→ Activity
In the Ouachita Trail hiking account, whose data book was brought along for water and mileage markers?

→ Selected passage
╔══

I hiked the Ouachita (“Wash-i-tah”) Trail on what might be called a whim. I’d wanted a week to myself and didn’t want to do much planning. I’d never been to Oklahoma or Arkansas and the weather looked better there than in Anchorage in the fall (the going wisdom in Anchorage is that if you went on vacation from Thanksgiving to Valentine’s day, you wouldn’t miss much). I was hoping to catch some fall colors as I’d been recovering from illness while colors changed at home. While pleasant and possessed at times of a calming beauty, my rushed walk lacked views and was beset with minor drama including the failure of most record keeping devices. I even left the maps which I’d been annotating with experiences and events on the airplane home. What’s left here is hastily reconstructed from memory and decorated with the few pictures from the cheap replacement phone I was able to pick up with help from a Lori, the angel in the tiny town of Story, two whom I’m deeply grateful.
I’d first heard about the Ouachita Trail on an episode of Backpacker Radio which I don’t really remember but rediscovered it when scanning Wikipedia’s list of long trails in the US, looking for something which would take about a week. For navigation, I printed ouachitamaps.com for topo maps on standard 8.5’x11′ instead of the recommended 11’x17′ and brought Bill Mooney’s data book for water and mileage markers. I didn’t read much about the trail besides this Treeline Review article. For resupply and logistics, I reached out to to Michael and Lori on FoOT’s Shuttle List (isn’t “FoOT” the best name for a trail related organization?). I checked the average weather for October and November and the 10 day forecast when that became available to decide how little gear I could bring (sunny & dry + trees + shelters –> poncho tarp!). More and better research wouldn’t have hurt but wasn’t necessary either. It’s fun to leave some things up for discovery.

╚══

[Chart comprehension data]
╔══

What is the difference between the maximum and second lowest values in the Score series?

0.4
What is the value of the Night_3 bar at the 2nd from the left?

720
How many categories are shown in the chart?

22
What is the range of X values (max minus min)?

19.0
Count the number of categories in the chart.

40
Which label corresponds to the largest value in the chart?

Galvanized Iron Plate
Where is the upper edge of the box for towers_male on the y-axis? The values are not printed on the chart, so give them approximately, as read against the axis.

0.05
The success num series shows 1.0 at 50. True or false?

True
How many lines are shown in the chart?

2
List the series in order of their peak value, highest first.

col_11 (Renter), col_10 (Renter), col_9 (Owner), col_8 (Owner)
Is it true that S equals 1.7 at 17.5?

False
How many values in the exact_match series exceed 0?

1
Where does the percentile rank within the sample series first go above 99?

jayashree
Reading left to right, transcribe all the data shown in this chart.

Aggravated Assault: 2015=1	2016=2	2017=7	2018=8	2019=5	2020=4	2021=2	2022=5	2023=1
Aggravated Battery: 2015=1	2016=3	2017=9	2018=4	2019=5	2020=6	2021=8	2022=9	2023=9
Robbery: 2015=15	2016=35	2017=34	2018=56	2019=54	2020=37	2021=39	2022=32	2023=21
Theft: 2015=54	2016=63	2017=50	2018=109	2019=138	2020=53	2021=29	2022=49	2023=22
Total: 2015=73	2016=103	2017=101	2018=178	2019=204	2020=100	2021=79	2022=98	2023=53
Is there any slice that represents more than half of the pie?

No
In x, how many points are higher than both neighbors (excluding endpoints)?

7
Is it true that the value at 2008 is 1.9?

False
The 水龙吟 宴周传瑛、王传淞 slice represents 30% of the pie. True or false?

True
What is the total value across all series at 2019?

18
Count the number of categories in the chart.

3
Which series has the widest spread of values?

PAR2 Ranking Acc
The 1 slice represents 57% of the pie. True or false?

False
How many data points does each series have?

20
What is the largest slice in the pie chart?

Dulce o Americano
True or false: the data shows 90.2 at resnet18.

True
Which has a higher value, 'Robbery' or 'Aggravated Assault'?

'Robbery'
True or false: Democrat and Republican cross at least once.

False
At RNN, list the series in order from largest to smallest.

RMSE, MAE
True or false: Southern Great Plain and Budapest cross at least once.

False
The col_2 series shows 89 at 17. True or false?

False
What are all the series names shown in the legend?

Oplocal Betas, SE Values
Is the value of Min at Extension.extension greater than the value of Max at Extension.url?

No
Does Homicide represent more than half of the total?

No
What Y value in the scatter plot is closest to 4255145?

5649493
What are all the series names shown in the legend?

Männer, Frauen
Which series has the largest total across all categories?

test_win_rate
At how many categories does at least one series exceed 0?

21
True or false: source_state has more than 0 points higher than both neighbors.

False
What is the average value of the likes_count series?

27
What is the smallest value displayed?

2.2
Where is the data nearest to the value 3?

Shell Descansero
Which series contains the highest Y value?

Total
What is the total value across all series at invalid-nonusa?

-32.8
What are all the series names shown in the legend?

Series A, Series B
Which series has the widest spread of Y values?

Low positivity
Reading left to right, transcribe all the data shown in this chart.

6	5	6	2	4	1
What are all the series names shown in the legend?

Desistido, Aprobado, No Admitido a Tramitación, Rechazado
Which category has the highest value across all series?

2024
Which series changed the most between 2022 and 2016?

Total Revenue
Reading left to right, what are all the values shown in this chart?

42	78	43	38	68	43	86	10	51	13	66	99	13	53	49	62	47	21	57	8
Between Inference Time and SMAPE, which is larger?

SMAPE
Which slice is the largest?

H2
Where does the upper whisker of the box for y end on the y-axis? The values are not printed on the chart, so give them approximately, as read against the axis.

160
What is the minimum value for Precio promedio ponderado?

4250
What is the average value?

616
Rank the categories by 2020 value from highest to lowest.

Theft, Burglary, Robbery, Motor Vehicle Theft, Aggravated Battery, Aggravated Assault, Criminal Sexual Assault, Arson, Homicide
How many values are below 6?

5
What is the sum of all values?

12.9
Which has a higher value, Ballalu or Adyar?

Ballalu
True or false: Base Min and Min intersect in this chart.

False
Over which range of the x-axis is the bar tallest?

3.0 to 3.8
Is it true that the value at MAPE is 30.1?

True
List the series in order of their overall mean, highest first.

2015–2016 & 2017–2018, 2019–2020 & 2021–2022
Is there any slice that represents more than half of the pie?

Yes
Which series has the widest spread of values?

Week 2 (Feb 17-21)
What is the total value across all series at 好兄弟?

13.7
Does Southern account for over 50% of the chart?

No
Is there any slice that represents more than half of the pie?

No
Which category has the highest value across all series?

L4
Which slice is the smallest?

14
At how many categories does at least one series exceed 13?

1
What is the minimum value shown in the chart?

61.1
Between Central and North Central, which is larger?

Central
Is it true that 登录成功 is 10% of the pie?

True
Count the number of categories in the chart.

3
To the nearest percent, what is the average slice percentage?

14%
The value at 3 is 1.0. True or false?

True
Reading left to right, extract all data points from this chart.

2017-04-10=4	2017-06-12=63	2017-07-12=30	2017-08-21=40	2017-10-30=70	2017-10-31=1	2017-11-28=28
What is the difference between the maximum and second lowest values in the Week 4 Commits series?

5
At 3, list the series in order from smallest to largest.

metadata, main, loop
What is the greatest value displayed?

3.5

╚══

→ Task answer
Bill Mooney's